Data to use:
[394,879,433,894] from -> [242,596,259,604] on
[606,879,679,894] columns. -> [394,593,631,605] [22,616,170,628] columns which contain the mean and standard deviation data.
==
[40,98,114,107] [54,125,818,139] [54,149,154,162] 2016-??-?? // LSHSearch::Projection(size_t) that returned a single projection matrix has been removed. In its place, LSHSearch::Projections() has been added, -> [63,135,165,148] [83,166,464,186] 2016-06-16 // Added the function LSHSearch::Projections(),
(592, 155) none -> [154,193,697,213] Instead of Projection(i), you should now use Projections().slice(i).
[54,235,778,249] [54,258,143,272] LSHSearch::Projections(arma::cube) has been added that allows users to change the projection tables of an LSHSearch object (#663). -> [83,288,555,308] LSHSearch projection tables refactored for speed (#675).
...
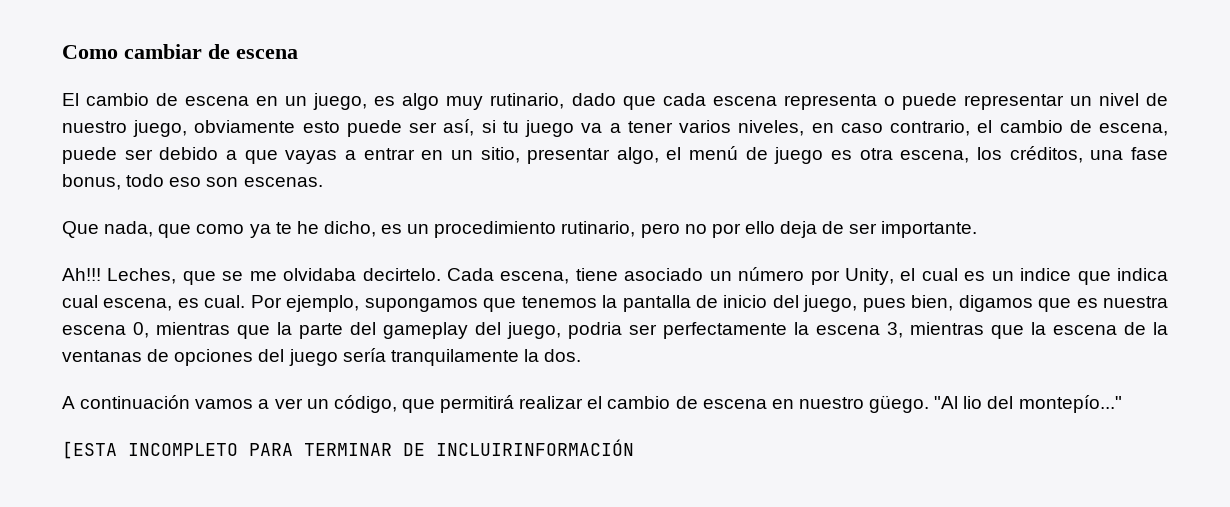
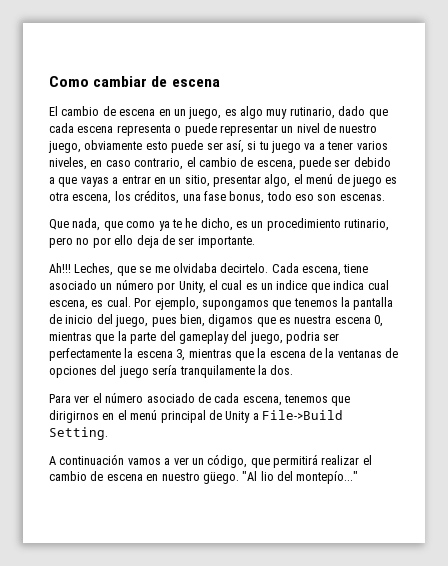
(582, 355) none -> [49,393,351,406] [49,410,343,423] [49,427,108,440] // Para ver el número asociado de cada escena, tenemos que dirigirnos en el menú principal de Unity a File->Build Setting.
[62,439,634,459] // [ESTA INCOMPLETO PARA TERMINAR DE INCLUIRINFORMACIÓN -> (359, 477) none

To do:
All that should be written out is the stretch of lines above between the one holding "(582, 355) none" and the one holding "[62,439,634,459] // [ESTA", inclusive, exactly as given.

Response:
(582, 355) none -> [49,393,351,406] [49,410,343,423] [49,427,108,440] // Para ver el número asociado de cada escena, tenemos que dirigirnos en el menú principal de Unity a File->Build Setting.
[62,439,634,459] // [ESTA INCOMPLETO PARA TERMINAR DE INCLUIRINFORMACIÓN -> (359, 477) none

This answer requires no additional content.